— AIM OF THE TASK —
Reproduce all of the following data word for word, omitting the pictures from your answer.

Dataset entries

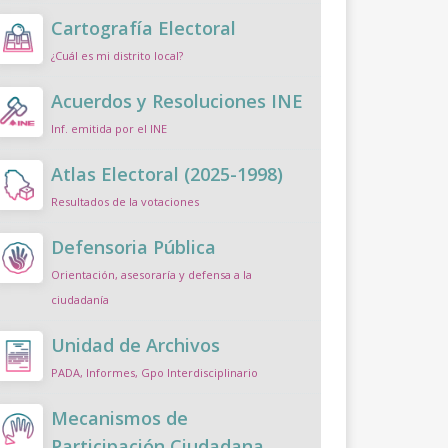
Cartografía Electoral
¿Cuál es mi distrito local?
Acuerdos y Resoluciones INE
Inf. emitida por el INE
Atlas Electoral (2025-1998)
Resultados de la votaciones
Defensoria Pública
Orientación, asesoraría y defensa a la
ciudadanía
Unidad de Archivos
PADA, Informes, Gpo Interdisciplinario
Mecanismos de
Participación Ciudadana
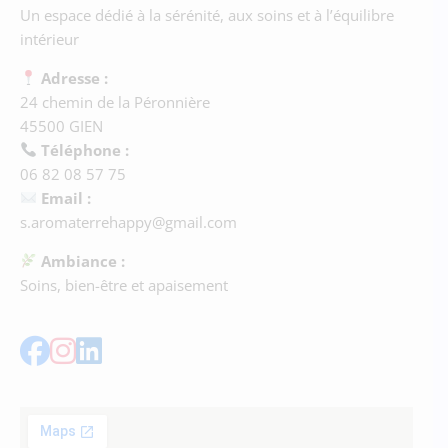
Un espace dédié à la sérénité, aux soins et à l’équilibre
intérieur
Adresse :
24 chemin de la Péronnière
45500 GIEN
Téléphone :
06 82 08 57 75
Email :
s.aromaterrehappy@gmail.com
Ambiance :
Soins, bien-être et apaisement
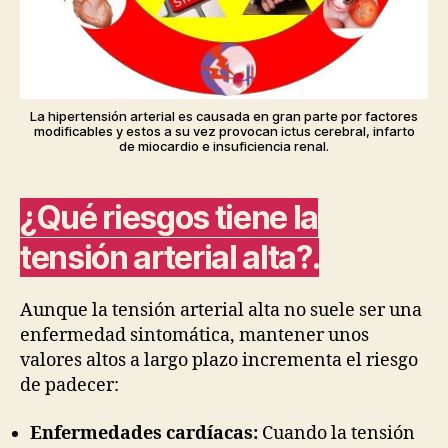
La hipertensión arterial es causada en gran parte por factores
modificables y estos a su vez provocan ictus cerebral, infarto
de miocardio e insuficiencia renal.
¿Qué riesgos tiene la
tensión arterial alta?.
Aunque la tensión arterial alta no suele ser una
enfermedad sintomática, mantener unos
valores altos a largo plazo incrementa el riesgo
de padecer:
Enfermedades cardíacas:
Cuando la tensión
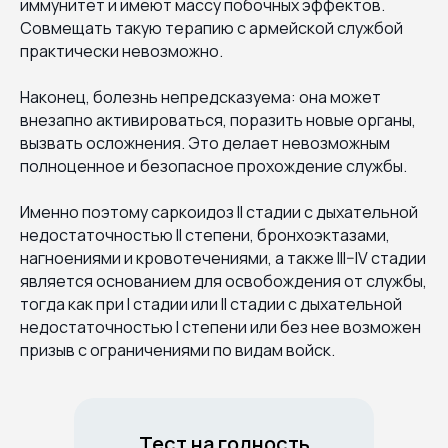
иммунитет и имеют массу побочных эффектов.
Совмещать такую терапию с армейской службой
практически невозможно.
Наконец, болезнь непредсказуема: она может
внезапно активироваться, поразить новые органы,
вызвать осложнения. Это делает невозможным
полноценное и безопасное прохождение службы.
Именно поэтому саркоидоз II стадии с дыхательной
недостаточностью II степени, бронхоэктазами,
нагноениями и кровотечениями, а также III–IV стадии
является основанием для освобождения от службы,
тогда как при I стадии или II стадии с дыхательной
недостаточностью I степени или без нее возможен
призыв с ограничениями по видам войск.
Тест на годность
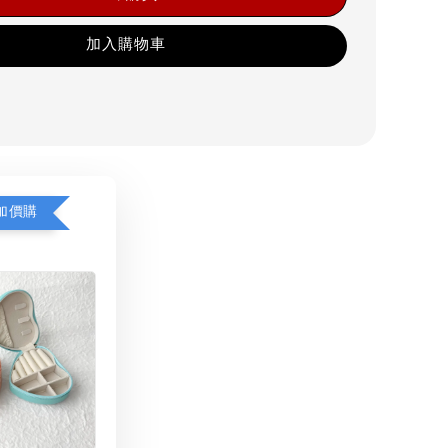
加入購物車
加價購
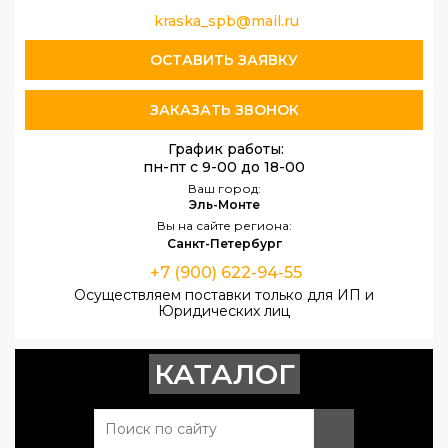
kraska_spb@mail.ru
ОСТАВИТЬ ЗАЯВКУ
ЗАКАЗАТЬ ЗВОНОК
График работы:
пн-пт с 9-00 до 18-00
Ваш город:
Эль-Монте
Вы на сайте региона:
Санкт-Петербург
+7 (900) 622-94-55
Осуществляем поставки только для ИП и
Юридических лиц
КАТАЛОГ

— ANSWER TO THE PROBLEM —
Cartografía Electoral
¿Cuál es mi distrito local?
Acuerdos y Resoluciones INE
Inf. emitida por el INE
Atlas Electoral (2025-1998)
Resultados de la votaciones
Defensoria Pública
Orientación, asesoraría y defensa a la
ciudadanía
Unidad de Archivos
PADA, Informes, Gpo Interdisciplinario
Mecanismos de
Participación Ciudadana
Un espace dédié à la sérénité, aux soins et à l’équilibre
intérieur
Adresse :
24 chemin de la Péronnière
45500 GIEN
Téléphone :
06 82 08 57 75
Email :
s.aromaterrehappy@gmail.com
Ambiance :
Soins, bien-être et apaisement
La hipertensión arterial es causada en gran parte por factores
modificables y estos a su vez provocan ictus cerebral, infarto
de miocardio e insuficiencia renal.
¿Qué riesgos tiene la
tensión arterial alta?.
Aunque la tensión arterial alta no suele ser una
enfermedad sintomática, mantener unos
valores altos a largo plazo incrementa el riesgo
de padecer:
Enfermedades cardíacas:
Cuando la tensión
иммунитет и имеют массу побочных эффектов.
Совмещать такую терапию с армейской службой
практически невозможно.
Наконец, болезнь непредсказуема: она может
внезапно активироваться, поразить новые органы,
вызвать осложнения. Это делает невозможным
полноценное и безопасное прохождение службы.
Именно поэтому саркоидоз II стадии с дыхательной
недостаточностью II степени, бронхоэктазами,
нагноениями и кровотечениями, а также III–IV стадии
является основанием для освобождения от службы,
тогда как при I стадии или II стадии с дыхательной
недостаточностью I степени или без нее возможен
призыв с ограничениями по видам войск.
Тест на годность
加入購物車
加價購
kraska_spb@mail.ru
ОСТАВИТЬ ЗАЯВКУ
ЗАКАЗАТЬ ЗВОНОК
График работы:
пн-пт с 9-00 до 18-00
Ваш город:
Эль-Монте
Вы на сайте региона:
Санкт-Петербург
+7 (900) 622-94-55
Осуществляем поставки только для ИП и
Юридических лиц
КАТАЛОГ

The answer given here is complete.